Admission to the creative writing major can be competitive. Students must fulfill the following prerequisites before applying:

  1. You must be a sophomore, junior, or senior to apply. Freshmen are not eligible to apply. Seniors may apply, provided they plan to continue taking classes the following academic year.
  2. Take at least one 200-level genre-based creative writing course and either have taken or be enrolled in another 200-level genre-based creative writing course. 
  3. Prepare a writing sample. You will need to submit a sample of your writing in your chosen genre with your creative writing application. Students often submit work from their 200-level creative writing classes, and are in fact encouraged to do so. This sample should be 7-15 pages for fiction or creative nonfiction, 4-5 poems for poetry.
  4. Fill out and submit your application here. Applications open in late winter quarter and close in April each year. See application site for specific instructions. Students applying in multiple genres must submit an application in each genre in which they're applying.

 

Requirements for Completing the Creative Writing Major

15 Courses, as follows:

Three Introductory Courses

Although only one genre-based introductory course (and enrollment in a second) is required to apply, all three are required to complete the major.

Year-long Writing Sequence

One of the following three-course sequences:

The application is available here. Applications open in late winter quarter each year.

ENG 392 - The Situation of Writing

“The Situation of Writing,” which is typically offered once per year, investigates the writer’s relation to the culture, both currently and historically. The course addresses such questions as the relation of criticism to imaginative literature, the rise and fall of specific literary genres, the effect of the university on the production and consumption of literary works, the state of the publishing industry, and international literary contexts.

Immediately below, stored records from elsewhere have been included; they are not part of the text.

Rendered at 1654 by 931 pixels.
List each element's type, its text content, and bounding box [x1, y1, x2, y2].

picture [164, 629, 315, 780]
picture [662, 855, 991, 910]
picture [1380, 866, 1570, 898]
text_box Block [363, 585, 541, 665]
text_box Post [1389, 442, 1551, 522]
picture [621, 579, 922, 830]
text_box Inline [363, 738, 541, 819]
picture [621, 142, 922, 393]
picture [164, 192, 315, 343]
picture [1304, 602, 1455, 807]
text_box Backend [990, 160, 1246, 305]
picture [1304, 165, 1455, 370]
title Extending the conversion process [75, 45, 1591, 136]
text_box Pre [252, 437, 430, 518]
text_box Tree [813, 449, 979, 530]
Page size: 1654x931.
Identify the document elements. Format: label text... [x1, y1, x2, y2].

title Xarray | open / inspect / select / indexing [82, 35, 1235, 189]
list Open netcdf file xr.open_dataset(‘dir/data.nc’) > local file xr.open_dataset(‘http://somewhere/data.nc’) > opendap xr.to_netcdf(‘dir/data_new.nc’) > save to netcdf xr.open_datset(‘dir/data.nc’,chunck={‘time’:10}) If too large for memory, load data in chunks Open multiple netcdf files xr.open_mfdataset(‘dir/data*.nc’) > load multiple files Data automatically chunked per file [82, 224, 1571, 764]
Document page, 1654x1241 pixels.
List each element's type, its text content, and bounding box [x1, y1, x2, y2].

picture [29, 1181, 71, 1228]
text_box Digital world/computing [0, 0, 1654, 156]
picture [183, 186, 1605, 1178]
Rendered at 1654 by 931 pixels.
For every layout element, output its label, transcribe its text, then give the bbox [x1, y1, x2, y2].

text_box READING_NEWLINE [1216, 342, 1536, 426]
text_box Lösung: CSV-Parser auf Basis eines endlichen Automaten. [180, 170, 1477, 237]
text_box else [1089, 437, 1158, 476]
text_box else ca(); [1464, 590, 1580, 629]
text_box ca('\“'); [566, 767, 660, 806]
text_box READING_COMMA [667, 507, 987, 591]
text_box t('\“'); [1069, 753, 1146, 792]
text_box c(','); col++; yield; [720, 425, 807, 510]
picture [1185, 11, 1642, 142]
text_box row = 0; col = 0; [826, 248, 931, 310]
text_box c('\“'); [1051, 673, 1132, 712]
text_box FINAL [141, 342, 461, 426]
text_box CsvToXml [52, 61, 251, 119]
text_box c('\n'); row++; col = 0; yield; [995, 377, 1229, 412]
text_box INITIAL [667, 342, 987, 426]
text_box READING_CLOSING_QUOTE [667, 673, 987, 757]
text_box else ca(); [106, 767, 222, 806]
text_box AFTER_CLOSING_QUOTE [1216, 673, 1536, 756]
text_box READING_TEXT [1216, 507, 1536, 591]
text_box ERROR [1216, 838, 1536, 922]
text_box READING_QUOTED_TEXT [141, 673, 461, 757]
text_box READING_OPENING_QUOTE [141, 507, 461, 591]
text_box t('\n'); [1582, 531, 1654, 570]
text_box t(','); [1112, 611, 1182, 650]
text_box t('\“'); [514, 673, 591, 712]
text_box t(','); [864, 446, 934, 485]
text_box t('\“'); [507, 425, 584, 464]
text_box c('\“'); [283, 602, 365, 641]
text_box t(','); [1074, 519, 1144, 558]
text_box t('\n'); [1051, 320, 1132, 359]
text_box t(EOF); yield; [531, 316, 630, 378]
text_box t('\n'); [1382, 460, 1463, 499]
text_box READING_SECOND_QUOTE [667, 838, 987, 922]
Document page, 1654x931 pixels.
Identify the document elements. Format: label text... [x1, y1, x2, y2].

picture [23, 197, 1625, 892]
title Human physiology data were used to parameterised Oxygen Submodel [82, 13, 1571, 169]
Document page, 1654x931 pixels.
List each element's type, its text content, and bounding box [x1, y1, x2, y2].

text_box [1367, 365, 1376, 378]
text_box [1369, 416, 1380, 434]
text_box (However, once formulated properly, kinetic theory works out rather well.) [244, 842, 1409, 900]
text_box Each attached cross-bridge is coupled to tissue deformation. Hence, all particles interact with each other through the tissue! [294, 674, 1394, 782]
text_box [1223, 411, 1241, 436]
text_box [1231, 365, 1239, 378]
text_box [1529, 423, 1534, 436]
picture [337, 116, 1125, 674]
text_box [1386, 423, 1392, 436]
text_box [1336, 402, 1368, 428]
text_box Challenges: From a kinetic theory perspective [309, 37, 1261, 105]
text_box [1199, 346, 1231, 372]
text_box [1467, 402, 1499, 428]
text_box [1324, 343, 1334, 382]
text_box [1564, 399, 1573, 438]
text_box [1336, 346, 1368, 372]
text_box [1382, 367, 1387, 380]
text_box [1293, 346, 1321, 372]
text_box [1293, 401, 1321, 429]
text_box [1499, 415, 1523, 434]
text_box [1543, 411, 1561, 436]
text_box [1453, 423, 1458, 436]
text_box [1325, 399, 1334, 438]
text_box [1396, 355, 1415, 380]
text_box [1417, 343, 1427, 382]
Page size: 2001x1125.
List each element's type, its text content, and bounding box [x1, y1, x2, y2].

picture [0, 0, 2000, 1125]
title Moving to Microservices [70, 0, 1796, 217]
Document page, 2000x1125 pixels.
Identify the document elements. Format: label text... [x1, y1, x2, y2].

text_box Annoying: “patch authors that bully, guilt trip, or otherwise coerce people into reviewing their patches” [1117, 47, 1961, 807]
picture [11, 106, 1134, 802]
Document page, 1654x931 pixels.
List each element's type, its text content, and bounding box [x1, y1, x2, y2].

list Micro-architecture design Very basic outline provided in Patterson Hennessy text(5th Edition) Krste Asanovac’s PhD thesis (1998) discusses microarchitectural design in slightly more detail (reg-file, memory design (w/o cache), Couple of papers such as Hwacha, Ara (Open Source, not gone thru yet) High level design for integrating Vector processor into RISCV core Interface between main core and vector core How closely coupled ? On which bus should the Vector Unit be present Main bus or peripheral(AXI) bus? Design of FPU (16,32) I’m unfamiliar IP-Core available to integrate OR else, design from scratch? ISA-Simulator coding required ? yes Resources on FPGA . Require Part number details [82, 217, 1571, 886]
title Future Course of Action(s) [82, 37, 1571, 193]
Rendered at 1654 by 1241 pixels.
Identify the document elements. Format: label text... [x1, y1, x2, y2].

Six 300-level Literature Classes

These courses must be “pure literature”; that is, courses in which the bulk of the reading is literature and not criticism or theory. They must be selected from English Department offerings ONLY:

Note: Students who have completed two parts of either British Literary Traditions (210-1 and 210-2) or American Literary Traditions (270-1 and 270-2) can use these two courses to count as ONE of these six literature courses.

Note: Creative Writing students are encouraged to enroll in ENG 300 as one of these six courses, ideally earlier rather than later in their undergraduate career.

Two Non-Literature Related Courses

These courses, in areas such as history, art, classics, and gender studies, broaden the student’s background for the study of literature. These must be approved by a creative writing advisor. Students with a second major or a minor will be considered to have completed this requirement.

Notes:

[1] The School of Professional Studies also offers courses under the listings ENG 206, 207, and 208. These courses do not count toward the Weinberg Creative Writing Major.

[2] First-year students may not apply to the creative writing sequence, even if they complete both pre-requisite classes in the first year.